GitHub - lyramakesmusic/latent-musicvis: music visualization via umap of stable audio latents

2 min read Original article ↗

Latent Space Explorer

Interactive 3D visualization of audio latent spaces using Stable Audio VAE + UMAP.

screenshot of a big blob of multicolored dots and glow, representing a playable 3d projection of the latents from encoding a song with the stable audio VAE

Features

  • Encode audio to 64-dimensional latent vectors via Stable Audio VAE
  • UMAP projection to 3D for interactive visualization
  • Playback sync - click points to hear audio chunks, or play full song with animated playhead
  • Latent resynthesis - use one song's latents as a "codebook" to resynthesize another
  • K-means clustering with animated cluster regions
  • Rainbow line mode for temporal visualization

Quick Start

# Install dependencies
pip install -r requirements.txt

# Set model paths (or place files in current directory)
export VAE_CONFIG_PATH="path/to/stable_audio_2_0_vae.json"
export VAE_CKPT_PATH="path/to/sao_vae_tune_100k_unwrapped.ckpt" # or normal stable audio vae

# Run server
python server.py

Open http://localhost:8420 in your browser.

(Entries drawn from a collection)

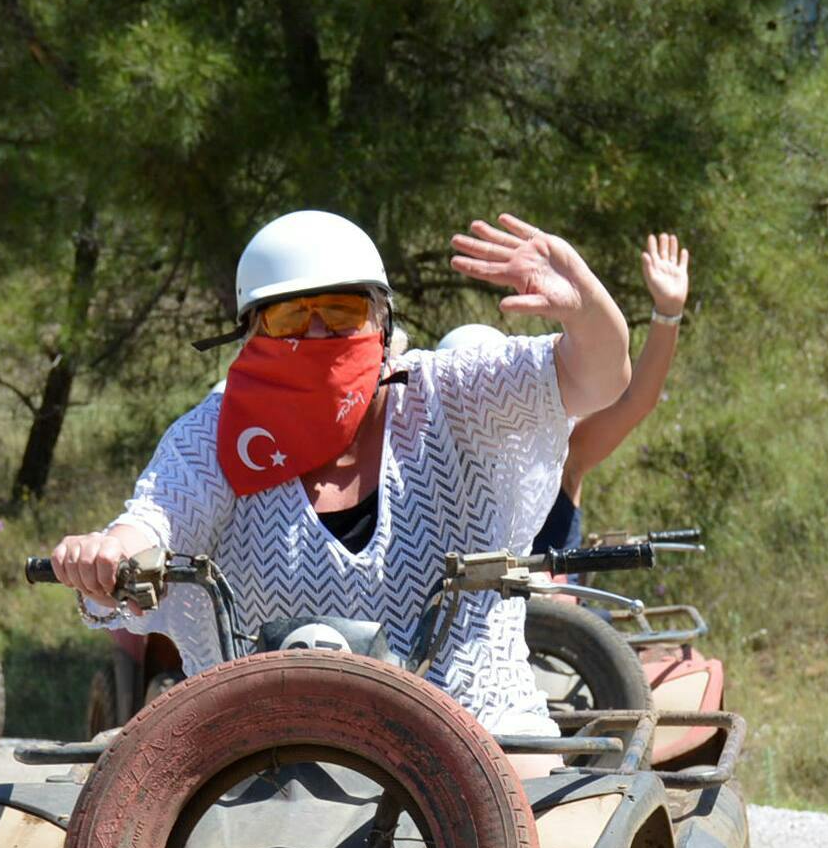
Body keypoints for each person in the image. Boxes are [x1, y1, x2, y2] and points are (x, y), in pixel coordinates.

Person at [47, 208, 631, 747]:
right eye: (291, 316)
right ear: (251, 331)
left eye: (344, 311)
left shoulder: (452, 393)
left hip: (476, 734)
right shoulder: (215, 433)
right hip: (265, 748)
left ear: (382, 320)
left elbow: (598, 378)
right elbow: (157, 518)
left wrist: (586, 309)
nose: (320, 334)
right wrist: (110, 551)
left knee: (554, 841)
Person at [440, 231, 690, 553]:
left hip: (555, 603)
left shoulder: (559, 457)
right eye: (464, 400)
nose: (483, 412)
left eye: (490, 394)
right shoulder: (429, 478)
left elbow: (635, 400)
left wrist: (668, 312)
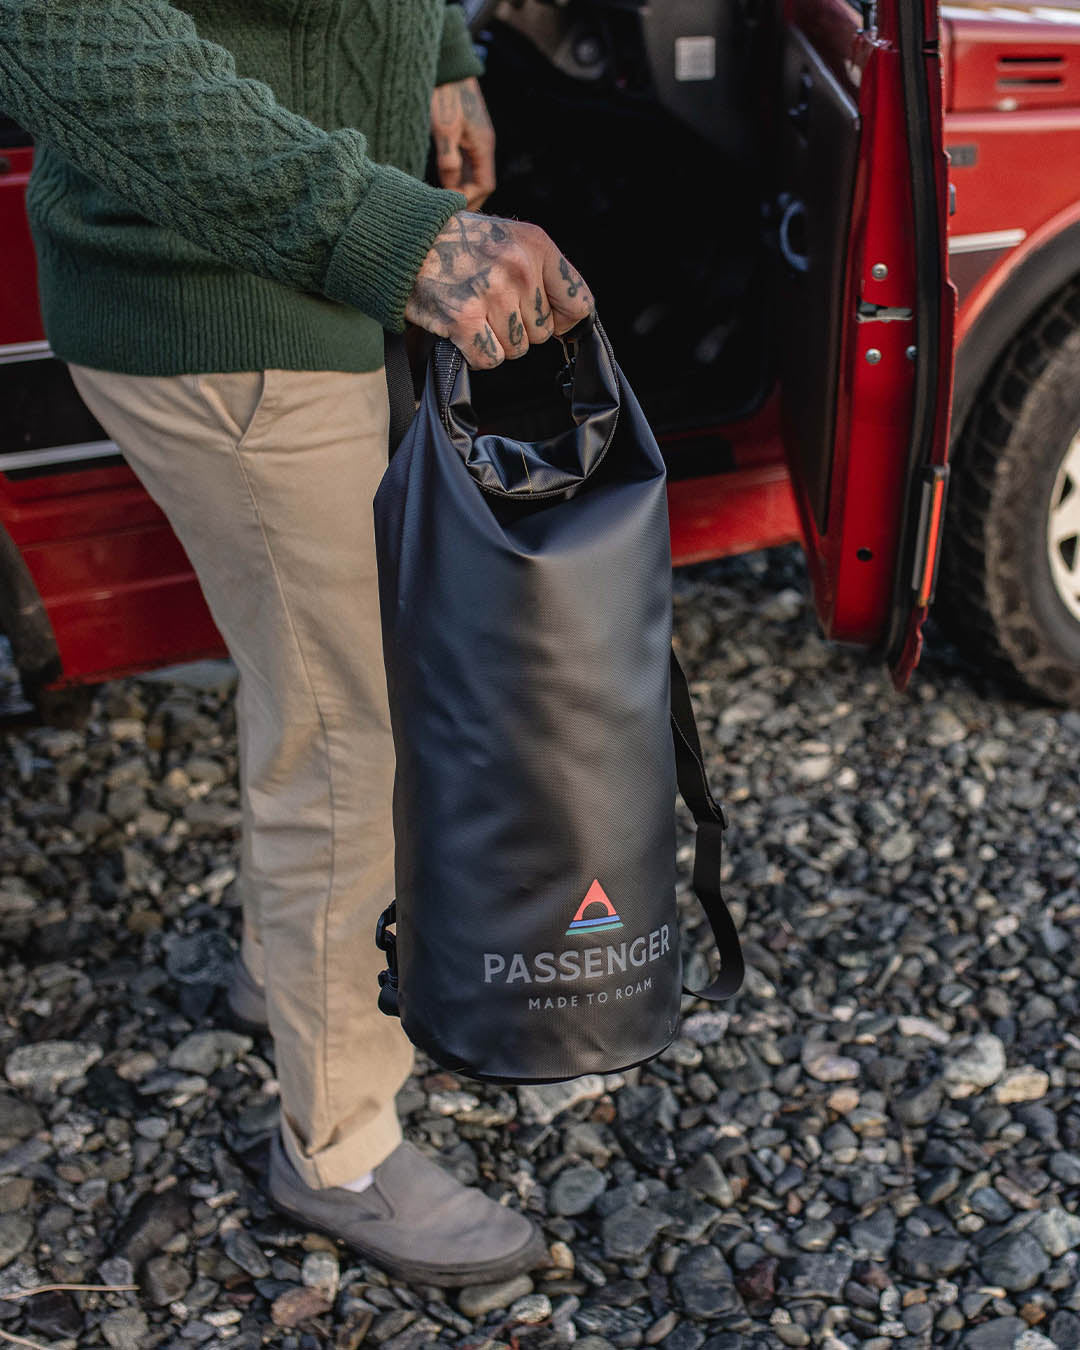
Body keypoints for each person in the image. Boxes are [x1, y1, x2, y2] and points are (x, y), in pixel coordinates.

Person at [0, 0, 594, 1288]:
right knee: (356, 734)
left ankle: (286, 977)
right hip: (227, 289)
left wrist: (442, 55)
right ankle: (340, 1150)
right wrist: (387, 229)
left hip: (301, 266)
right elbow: (56, 30)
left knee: (314, 677)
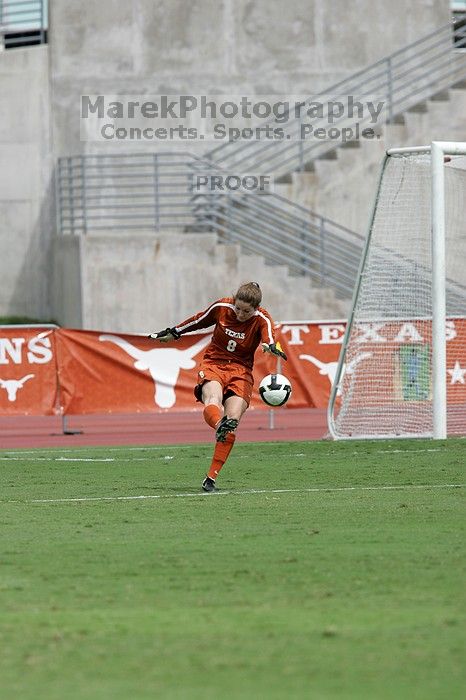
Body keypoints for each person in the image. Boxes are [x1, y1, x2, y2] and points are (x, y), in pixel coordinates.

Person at [148, 282, 287, 492]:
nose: (240, 314)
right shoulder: (222, 307)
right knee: (213, 400)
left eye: (246, 311)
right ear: (234, 301)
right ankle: (218, 424)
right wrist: (174, 332)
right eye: (238, 308)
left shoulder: (262, 319)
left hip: (241, 371)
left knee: (232, 422)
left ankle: (211, 478)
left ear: (256, 309)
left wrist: (270, 346)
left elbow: (269, 338)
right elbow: (198, 320)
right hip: (214, 363)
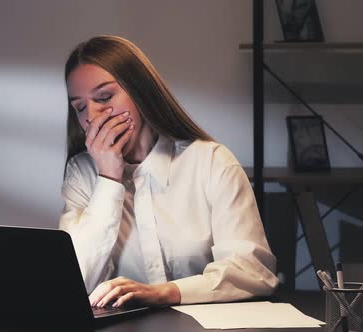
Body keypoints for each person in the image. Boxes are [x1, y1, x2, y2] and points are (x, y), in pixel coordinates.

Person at [59, 35, 279, 309]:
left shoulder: (211, 162)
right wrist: (109, 179)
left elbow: (252, 271)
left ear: (140, 92)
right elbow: (75, 283)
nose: (92, 115)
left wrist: (164, 293)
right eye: (80, 107)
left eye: (104, 96)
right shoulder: (81, 174)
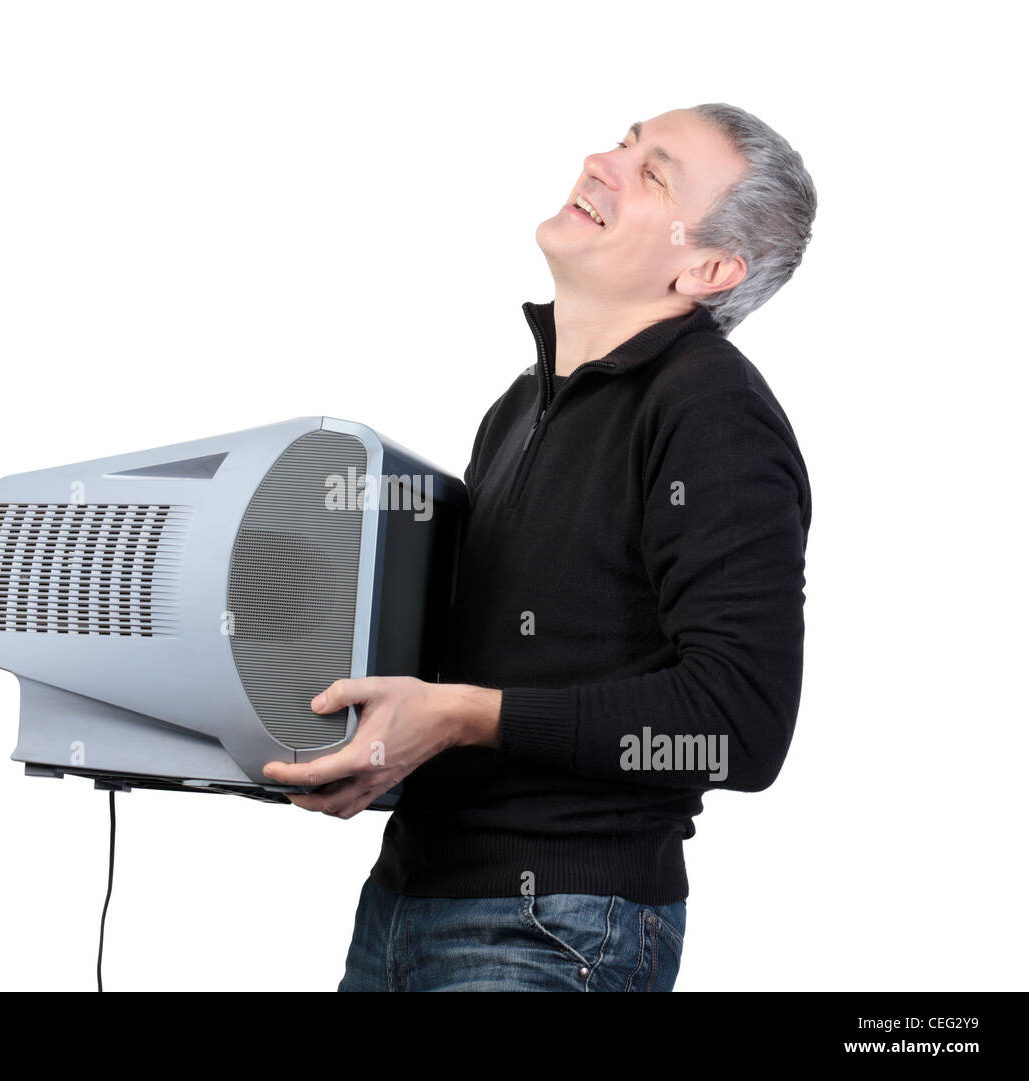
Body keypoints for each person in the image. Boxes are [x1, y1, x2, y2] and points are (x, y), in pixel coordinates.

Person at [262, 103, 816, 992]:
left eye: (655, 175)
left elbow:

#### Exercise aim:
Carry on the Latent Space Explorer README from the point where it stops.

#### Exercise result:
Environment Variables

Variable Default Description
VAE_CONFIG_PATH stable_audio_2_0_vae.json Path to VAE config JSON
VAE_CKPT_PATH sao_vae_tune_100k_unwrapped.ckpt Path to VAE checkpoint
PORT 8420 Server port

Getting the VAE Model

You need the Stable Audio VAE weights. Options:

  1. Official weights from Stability AI (requires license)
  2. Community fine-tunes from HuggingFace
  3. Train your own using stable-audio-tools

The server will run in mock mode (feature-based pseudo-latents) if the VAE fails to load.

Usage

  1. Upload audio - drag & drop or click "Upload Audio"
  2. Explore - drag to rotate, scroll to zoom, click points to hear chunks
  3. Play - press Space or click Play to animate through the song
  4. Resynth - click "🔀 Resynth" and upload a second audio file to resynthesize it using the first song's latents as a codebook
  5. Adjust K - use the slider to change number of cluster regions

Keyboard Shortcuts

Key Action
Space Play/Stop
Seek back 5s
Seek forward 5s

How Resynthesis Works

Based on Latent Resynthesis:

  1. Source audio → encode → latents (your "codebook")
  2. Target audio → encode → for each latent, find nearest neighbor in codebook
  3. Replaced latents → decode → output

Result: target's structure + source's timbre.

API Endpoints

Endpoint Method Description
/encode_stream POST Upload audio, stream encoding progress via SSE
/audio_full GET Get full loaded audio as WAV
/play POST Get 2048-sample chunk by index
/resynth POST Resynthesize uploaded audio using current codebook
/health GET Server status

Tech Stack

  • Backend: FastAPI, PyTorch, torchaudio, UMAP
  • Frontend: Vanilla JS, Three.js (via CDN)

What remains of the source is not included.